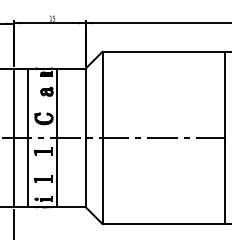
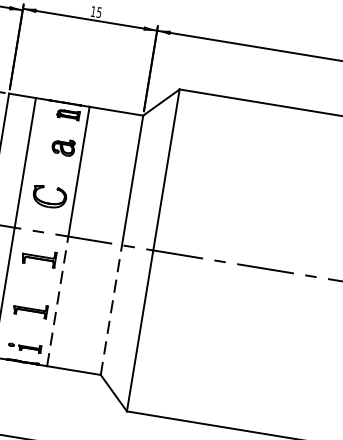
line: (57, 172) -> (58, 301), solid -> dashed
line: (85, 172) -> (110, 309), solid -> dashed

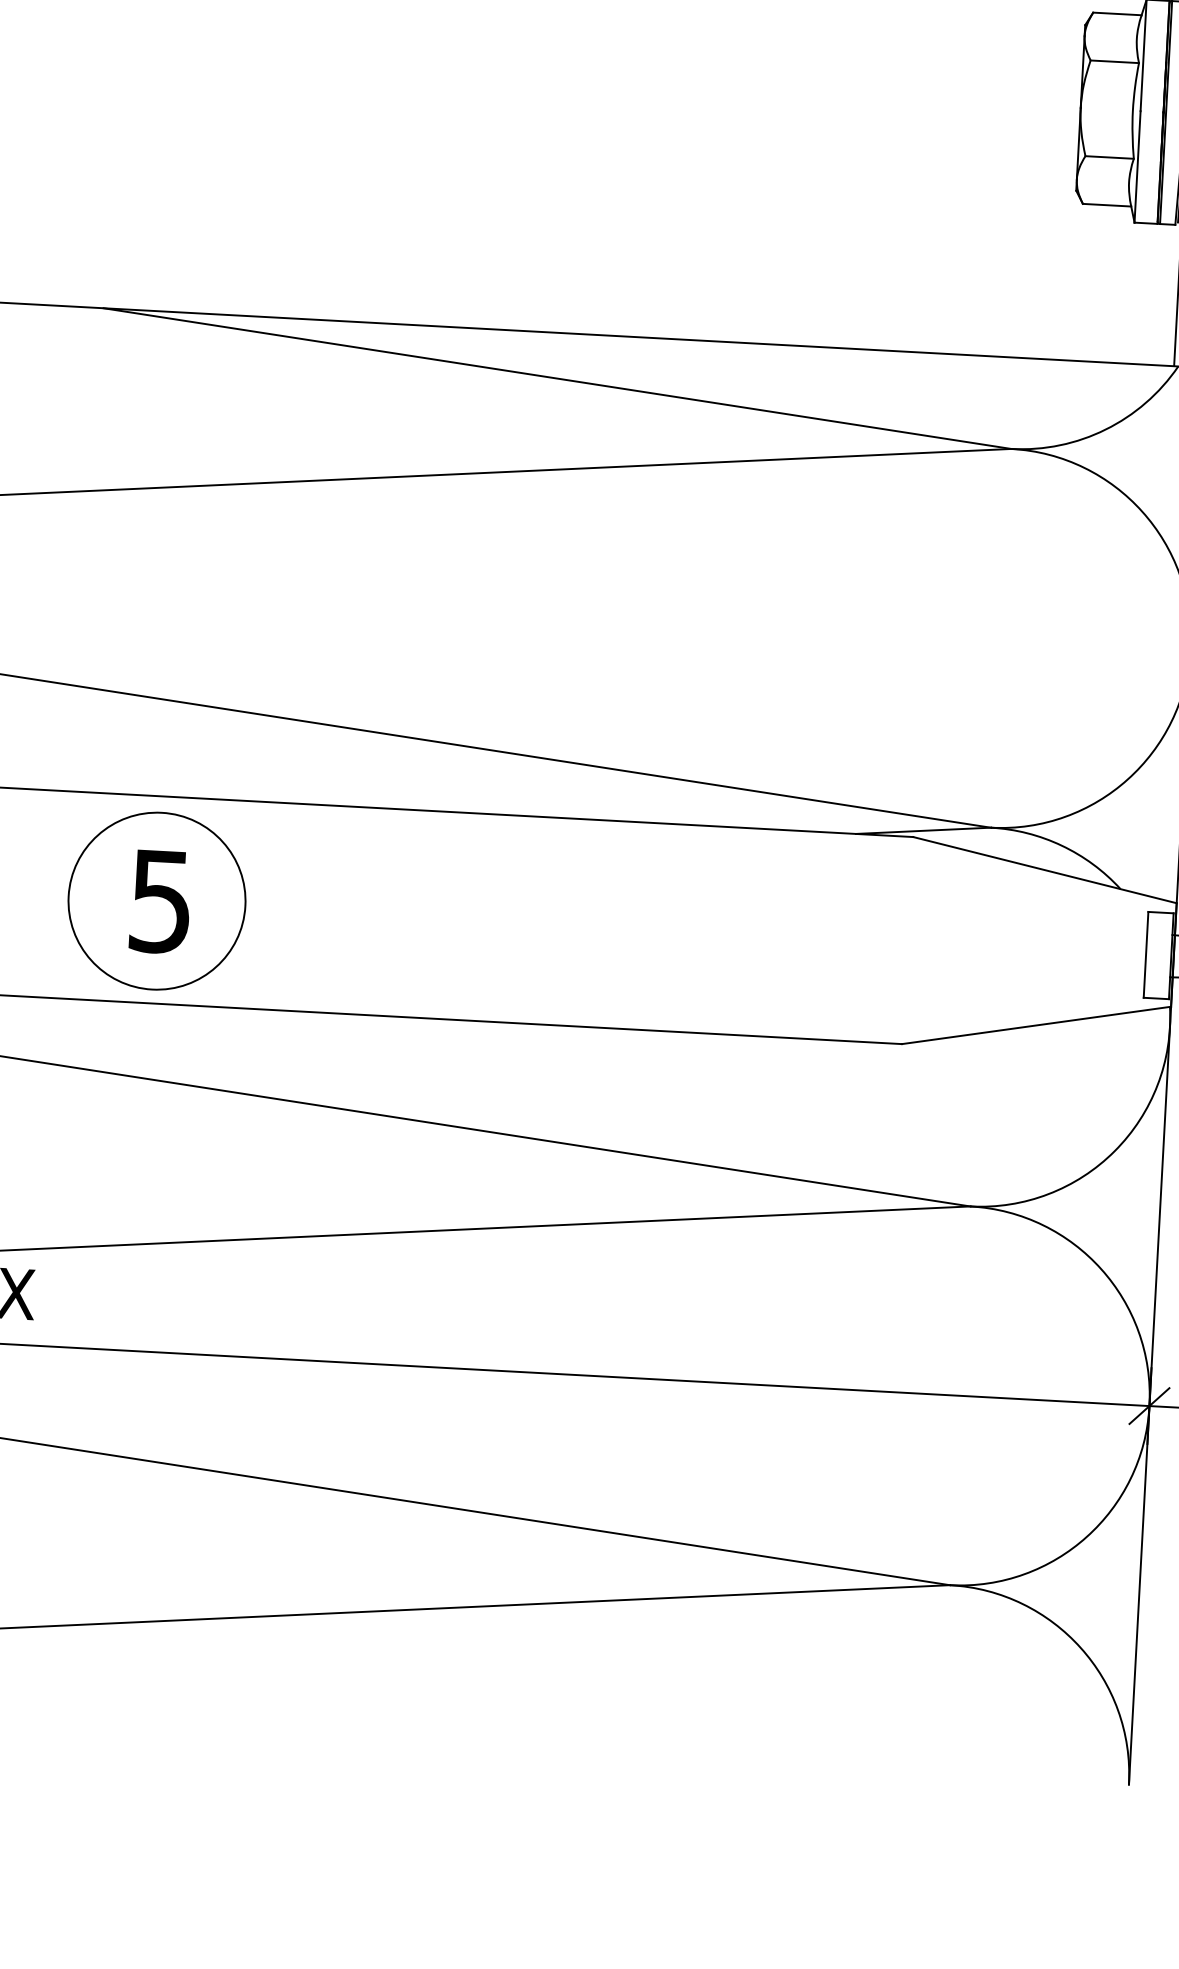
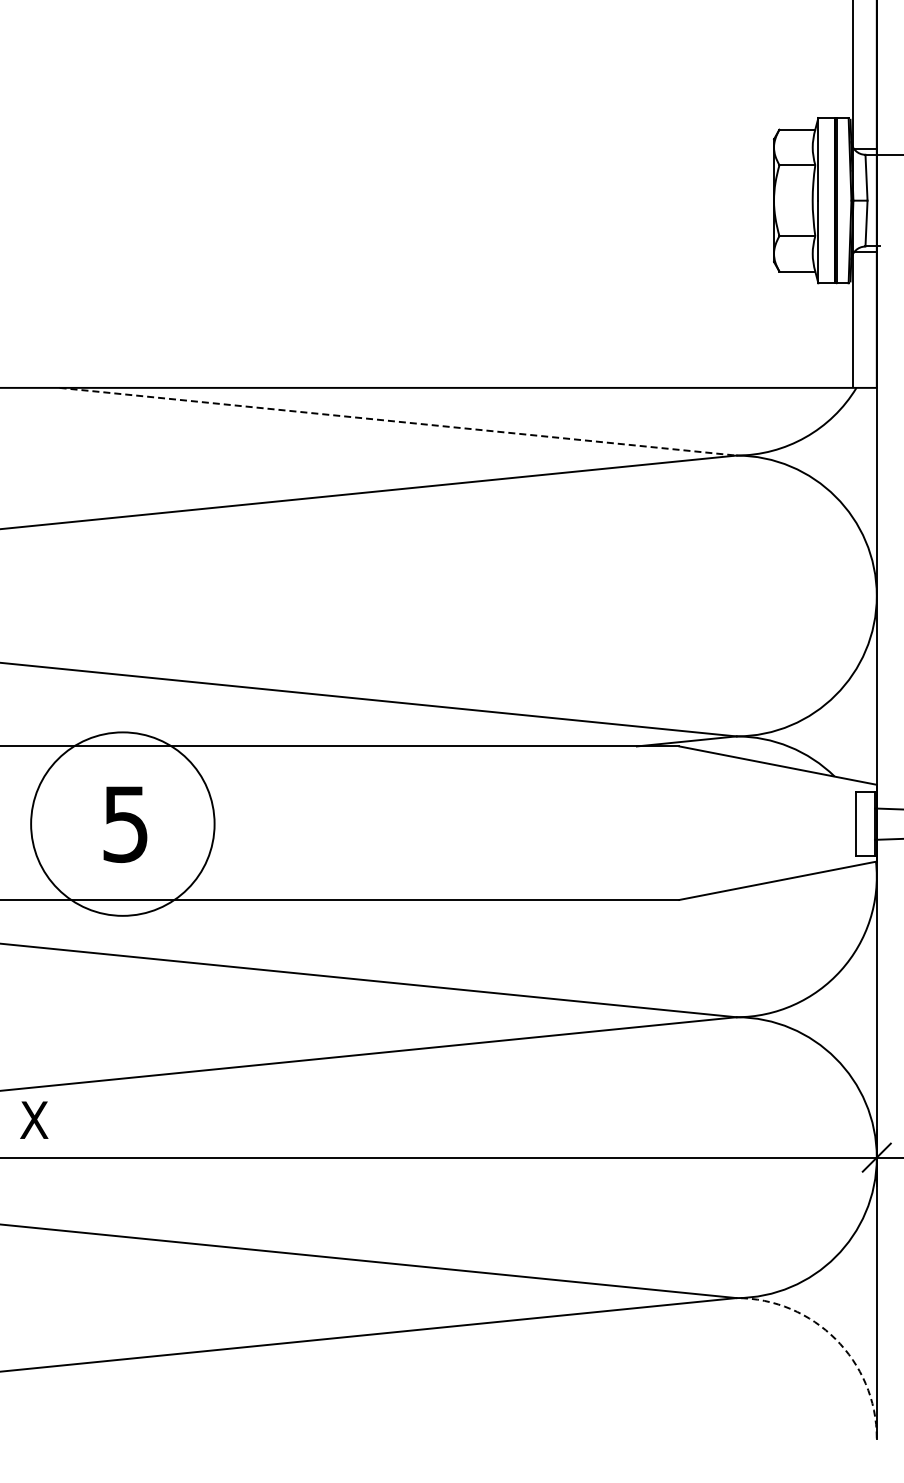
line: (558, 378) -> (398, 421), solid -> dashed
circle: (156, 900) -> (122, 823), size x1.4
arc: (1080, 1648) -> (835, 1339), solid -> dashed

===============

▶ Work request: Where the word "solid" shows up in a line of the entries above, copy that line.

▶ Solution to this exercise:
line: (57, 172) -> (58, 301), solid -> dashed
line: (85, 172) -> (110, 309), solid -> dashed
line: (558, 378) -> (398, 421), solid -> dashed
arc: (1080, 1648) -> (835, 1339), solid -> dashed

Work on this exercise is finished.